The woman explained that her boys were at the town quadrilla at this time. I was excited to hear this and realized that the gifts we brought were well reciprocated with important information. We said goodbyes and drove a bit more to the main road. As we were heading back to the town we came across a building, from which streamed youth costumed in the festa junina style.
As we exited our parked car and entered the event structure, I was thrilled to note a frenzy of activity and a series of steps, from which I would remain for some minutes, documenting the scene for my Human Pulse series.
We subsequently entered the event hall and noticed that the formal portion of the quadrille was over but many couples were still dancing to the live forró music. D, who seemed curious about the younger children, clambered upon the railings to expend some of her boundless energy, while I busied myself documenting scenes.

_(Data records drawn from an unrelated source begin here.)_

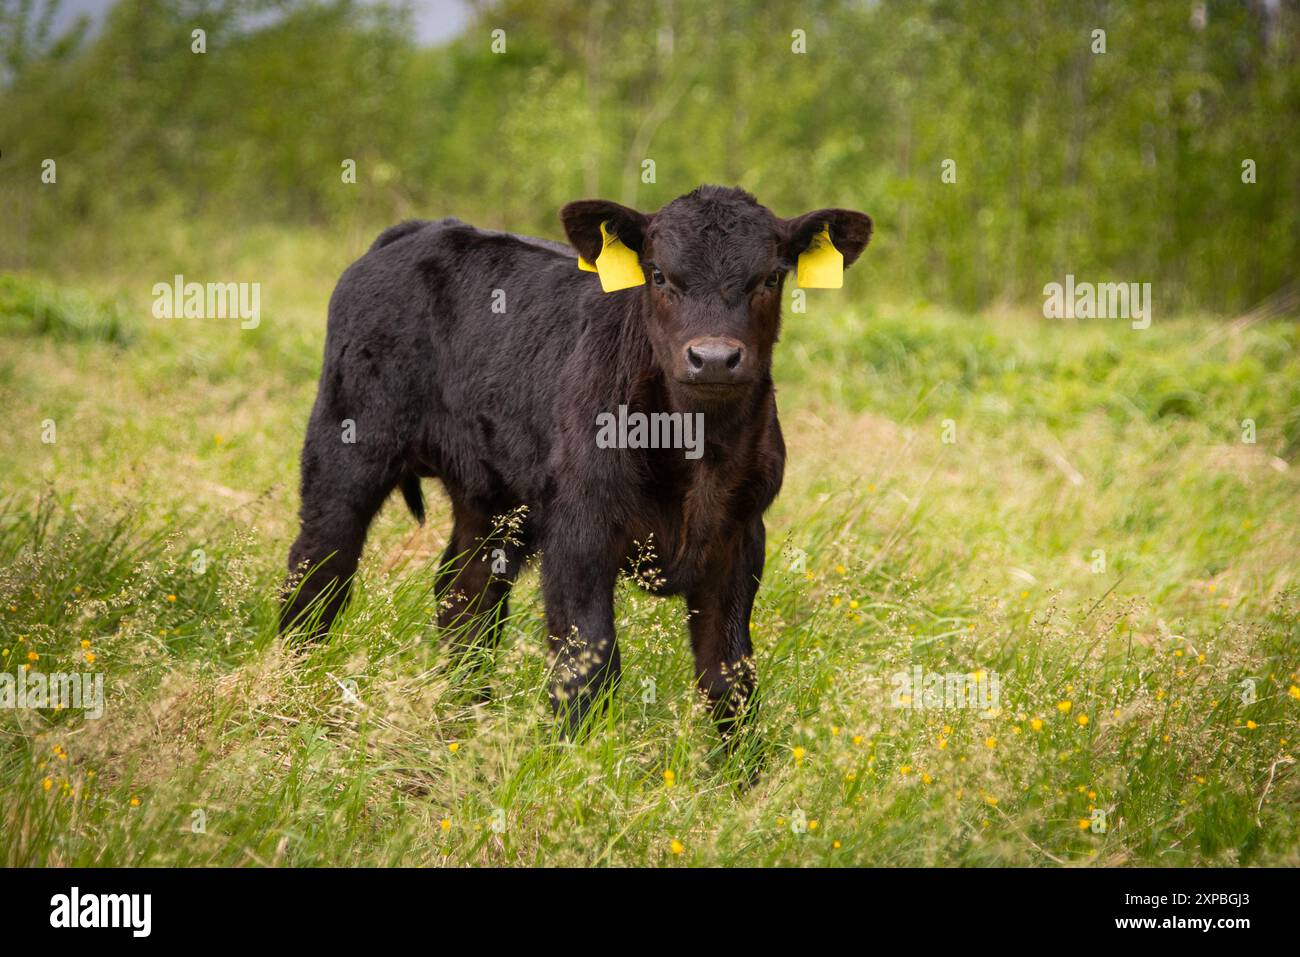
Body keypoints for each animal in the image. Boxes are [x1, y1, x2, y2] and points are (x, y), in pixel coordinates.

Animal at [280, 185, 873, 745]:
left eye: (770, 277)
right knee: (319, 569)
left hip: (491, 495)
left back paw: (467, 718)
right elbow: (587, 663)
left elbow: (729, 676)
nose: (713, 358)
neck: (693, 446)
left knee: (465, 594)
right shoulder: (577, 529)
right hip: (345, 445)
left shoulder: (740, 535)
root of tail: (422, 229)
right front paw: (573, 761)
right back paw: (295, 687)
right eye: (659, 274)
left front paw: (739, 777)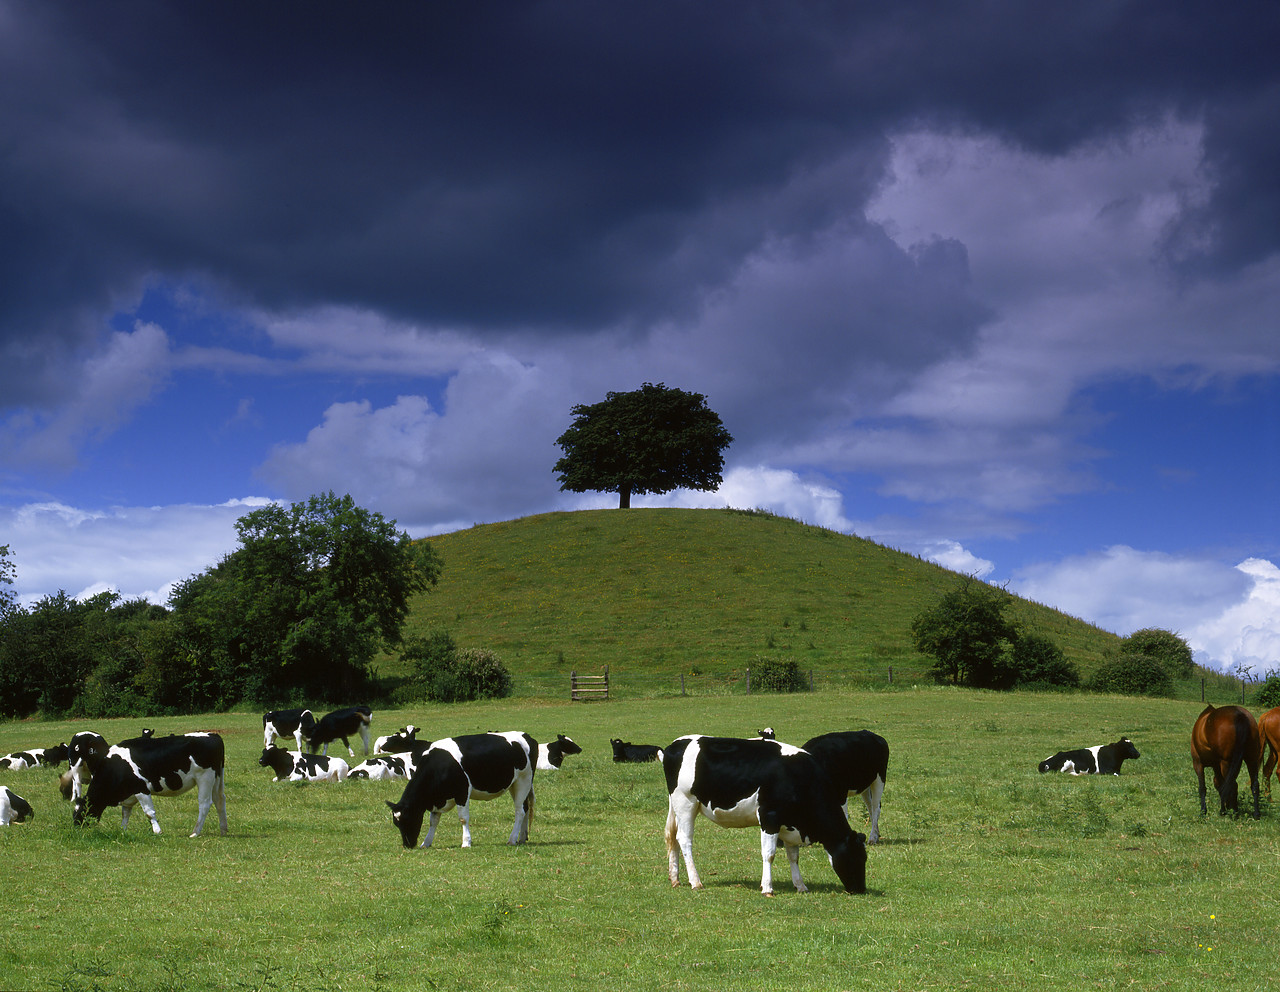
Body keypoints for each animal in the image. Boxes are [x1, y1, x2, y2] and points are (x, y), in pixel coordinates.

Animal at [68, 727, 227, 839]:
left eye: (81, 812)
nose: (76, 828)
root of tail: (213, 735)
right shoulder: (128, 795)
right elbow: (125, 814)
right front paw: (123, 830)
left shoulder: (141, 788)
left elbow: (149, 812)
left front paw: (157, 831)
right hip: (217, 778)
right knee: (220, 800)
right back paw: (223, 830)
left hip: (205, 777)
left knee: (205, 804)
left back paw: (195, 832)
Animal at [384, 732, 535, 849]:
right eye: (396, 823)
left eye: (408, 819)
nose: (407, 845)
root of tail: (527, 736)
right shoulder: (436, 798)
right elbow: (433, 821)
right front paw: (426, 843)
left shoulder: (462, 792)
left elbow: (463, 818)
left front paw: (466, 842)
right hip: (514, 785)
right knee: (526, 808)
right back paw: (522, 837)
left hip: (524, 780)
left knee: (520, 811)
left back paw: (512, 839)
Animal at [660, 732, 870, 896]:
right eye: (856, 856)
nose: (860, 889)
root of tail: (673, 746)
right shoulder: (770, 817)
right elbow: (769, 854)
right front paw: (767, 888)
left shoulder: (789, 824)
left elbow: (793, 856)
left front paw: (800, 885)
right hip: (686, 802)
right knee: (684, 839)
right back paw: (696, 882)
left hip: (679, 806)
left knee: (673, 837)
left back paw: (675, 878)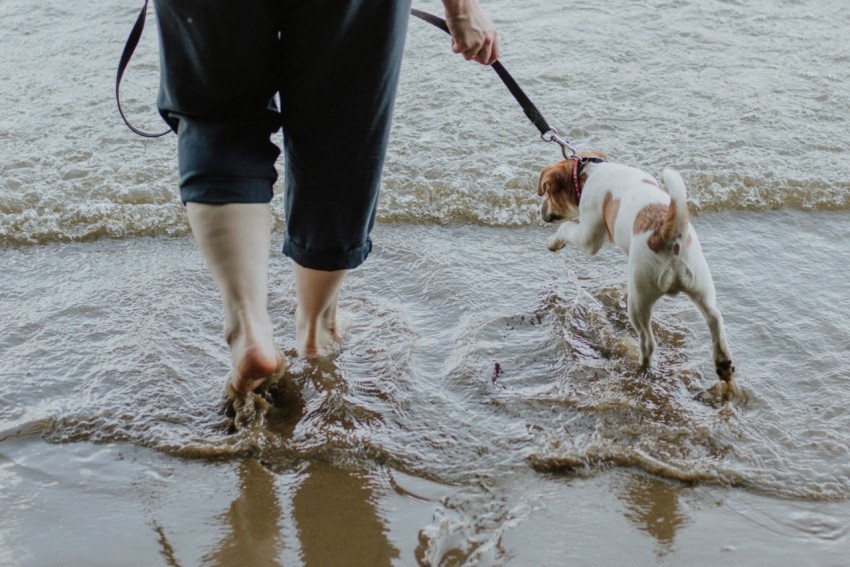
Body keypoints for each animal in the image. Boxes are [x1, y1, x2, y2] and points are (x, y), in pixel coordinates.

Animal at [540, 153, 732, 388]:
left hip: (638, 301)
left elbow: (567, 229)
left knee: (648, 342)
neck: (586, 173)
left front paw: (554, 241)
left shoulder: (588, 235)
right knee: (715, 319)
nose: (540, 211)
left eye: (547, 192)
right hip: (701, 287)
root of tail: (666, 235)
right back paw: (723, 363)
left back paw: (640, 368)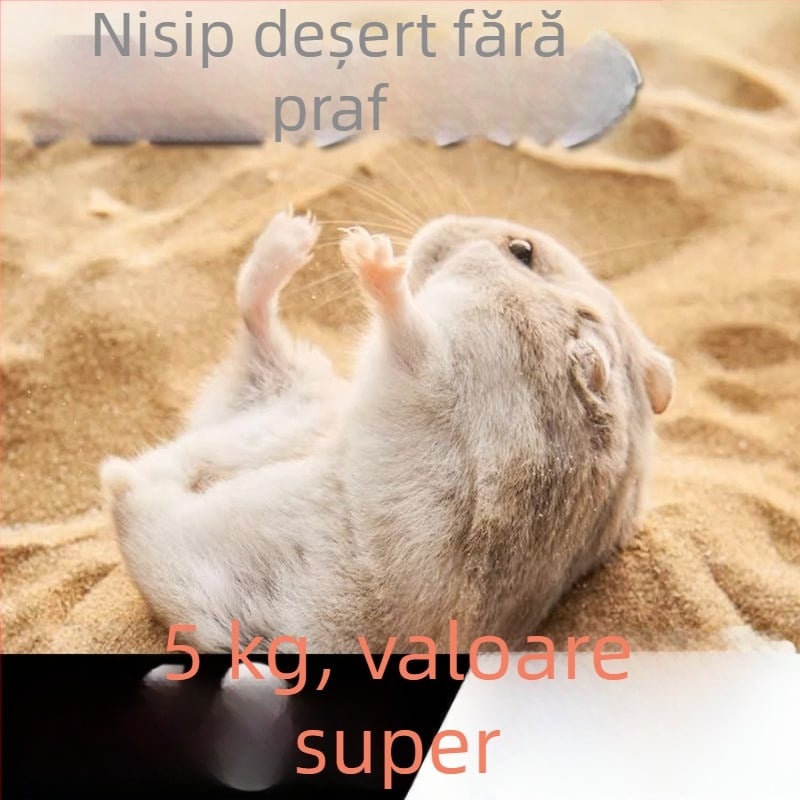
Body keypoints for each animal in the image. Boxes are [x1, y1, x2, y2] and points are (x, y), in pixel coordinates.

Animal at [100, 210, 674, 653]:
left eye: (521, 250)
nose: (438, 225)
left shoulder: (430, 379)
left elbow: (408, 331)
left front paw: (374, 255)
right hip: (295, 388)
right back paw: (294, 232)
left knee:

As we left town I noticed a potentially lovely sunset starting to form and drove to a lookout point to await the birthing of a spectacle some twenty minutes later.
The next week, we paid an overnight visit to D’s great aunt and family in a more wealthy city, Garanhuns, about an hour’s drive from Lajedo. When the visit was over and we parted from our host’s house, I drove us to what appeared to be the more humble side of the city, up and down inclines worthy of California’s San Francisco; I kept my hand on the emergency brake on the fearsome declines.
Looking up a hill at one point, I saw a sort of plaza, and I drove up the narrow road to be greeted by an intriguing collection of people, dogs, and burros. I retrieved a few apples from a bag and we set about trying to give the burros some apples. This offering was a marvelous entrée to befriending the resident owners of the animals, and I was able to get a few interesting photos in The Human Pulse style. D, who was walking around in front of my camera, ended up being featured in a few of the scenes, and I later enjoyed seeing how she somehow fit into them.
In all three of these instances, I felt drawn to seek out opportunities to make photographs. Good art doesn’t often just land in your lap; one must often undertake an exhaustive and often exhausting labor to successfully create. It is a passion, toward which I have been impelled for 52 years. And for me, the effort often takes a physical toll. When I was traveling all over Cuba in 2021, I returned with a shoulder so sore that it took a year to recover from. It was my right one, that which daily bore the 20 lb. weight of my Domke camera bag.